Cumhurbaşkanı Erdoğan’ın toplantıda yaptığı konuşmada söylediği “İsrail Filistin arasında tesis edilecek barışın korunması için garantörlük dahil gerekli gayreti göstermeye hazırız” açıklaması esasen doğrudan Mısır’a yönelik bir çağrıdır. Bu garantörlük görevini Mısır’la birlikte yapma yönündeki ilk adımdır.
Eğer Mısır bu konuda olumlu bir adım atarsa işin rengi çok hızla değişecek. İki devletli çözüm için uluslararası barış konferansının hayata geçmesi kolaylaşacaktır. Top, bölgenin iki büyük ülkesi Türkiye ve Mısır’ın önündedir. İşbirliği yapmaları Filistin’in haklarının teminini ve barışı kolaylaştıracaktır.
İsrail ile Hamas arasındaki çatışmayı ateşkese dönüştürme çabaları çerçevesinde Türkiye ile Mısır'ın bu konudaki ortak tutumunun bölgesel diplomasiye etkisi nedir? İki ülke arasındaki potansiyel iş birliği bölgedeki barış ve istikrar çabalarını nasıl etkileyebilir?

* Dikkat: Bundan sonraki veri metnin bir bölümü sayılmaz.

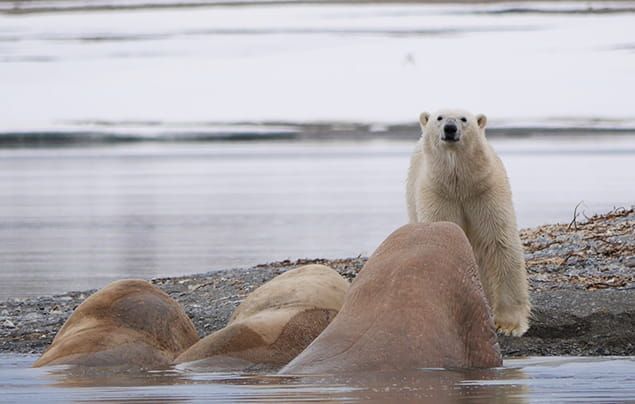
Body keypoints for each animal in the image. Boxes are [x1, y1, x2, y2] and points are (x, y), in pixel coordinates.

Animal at [408, 109, 532, 336]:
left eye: (464, 119)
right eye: (439, 118)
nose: (450, 128)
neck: (460, 185)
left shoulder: (485, 193)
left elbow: (499, 243)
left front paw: (508, 325)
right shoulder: (438, 194)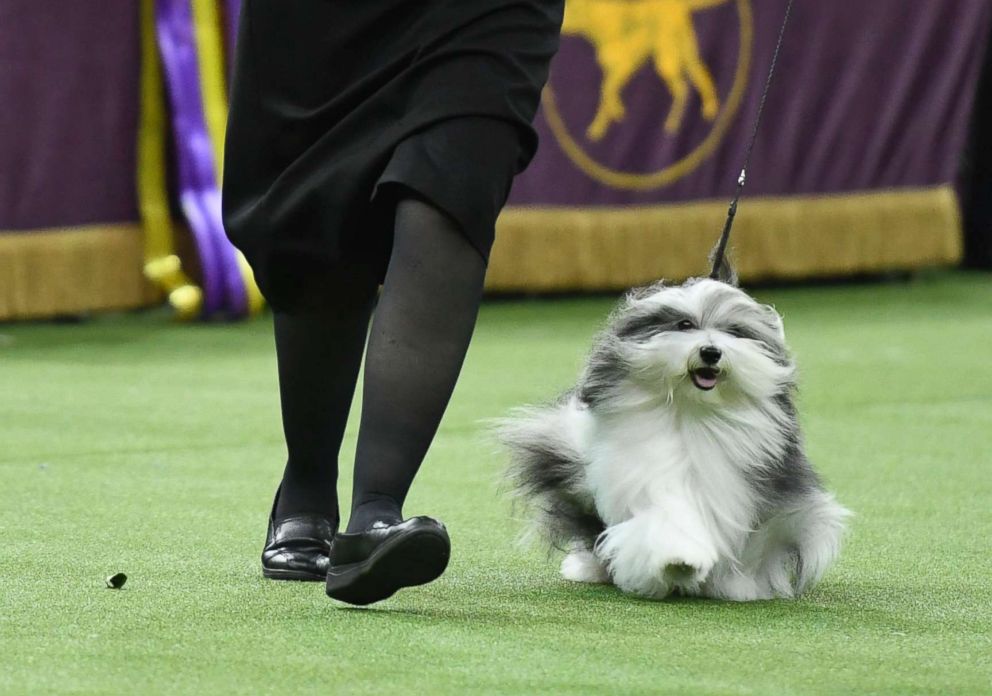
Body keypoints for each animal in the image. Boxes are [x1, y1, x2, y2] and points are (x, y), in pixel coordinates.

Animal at [500, 270, 848, 600]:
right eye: (684, 324)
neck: (692, 414)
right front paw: (680, 561)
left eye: (733, 331)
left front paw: (739, 586)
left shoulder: (755, 491)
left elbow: (757, 538)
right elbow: (669, 517)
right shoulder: (649, 476)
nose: (710, 352)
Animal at [560, 0, 728, 139]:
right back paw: (709, 107)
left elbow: (607, 91)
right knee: (699, 75)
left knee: (683, 88)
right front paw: (606, 120)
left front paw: (613, 115)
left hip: (666, 61)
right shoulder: (612, 70)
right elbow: (606, 93)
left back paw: (673, 123)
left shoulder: (624, 66)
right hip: (685, 54)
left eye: (570, 9)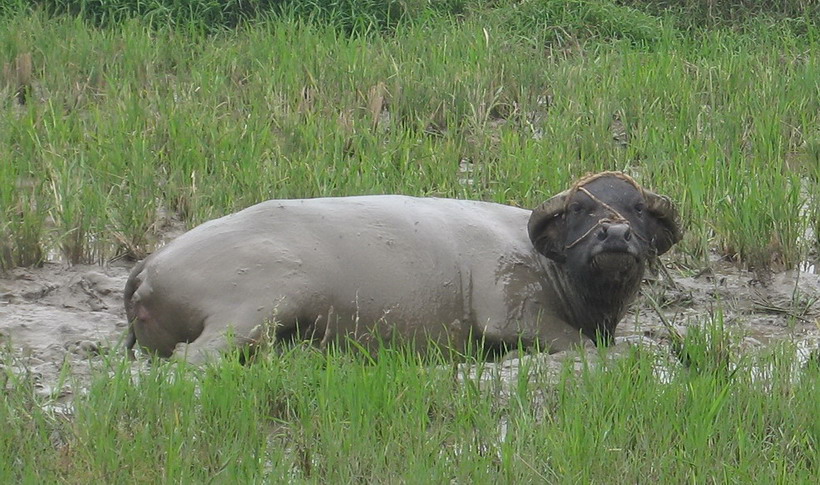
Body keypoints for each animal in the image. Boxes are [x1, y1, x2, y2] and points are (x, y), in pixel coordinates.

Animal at [125, 172, 684, 362]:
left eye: (636, 207)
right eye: (582, 210)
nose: (616, 235)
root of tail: (150, 264)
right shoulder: (511, 316)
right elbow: (580, 345)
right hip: (254, 308)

Mısır ve Türkiye, önümüzdeki dönemde ilişkilerini geliştirecektir. Zaten bu, ortak bildiride Türkiye ve Mısır Dışişleri Bakanları’na verilmiş bir görev. Önümüzdeki günlerde Türkiye ve Mısır Dışişleri Bakanları’nın birlikte ya da koordineli bir şekilde pek çok girişimde bulunacaklarını tahmin edebiliriz.
Mısır’la Türkiye’nin birlikte iş yapar hale gelmesi, bölge ülkelerini bu iki ülkenin yanında hareket etmesini kolaylaştıracaktır. Bölgede bir inisiyatif sorunu var. İnisiyatifi hangi ülkenin ve kimlerin alacağı hep muallakta kalıyordu. Şimdi ilk defa Mısır ve Türkiye’nin bölgesel inisiyatifi ele almaları gündemde ve bölgedeki diğer ülkeler bu işbirliğine desteğe hazır görünüyor.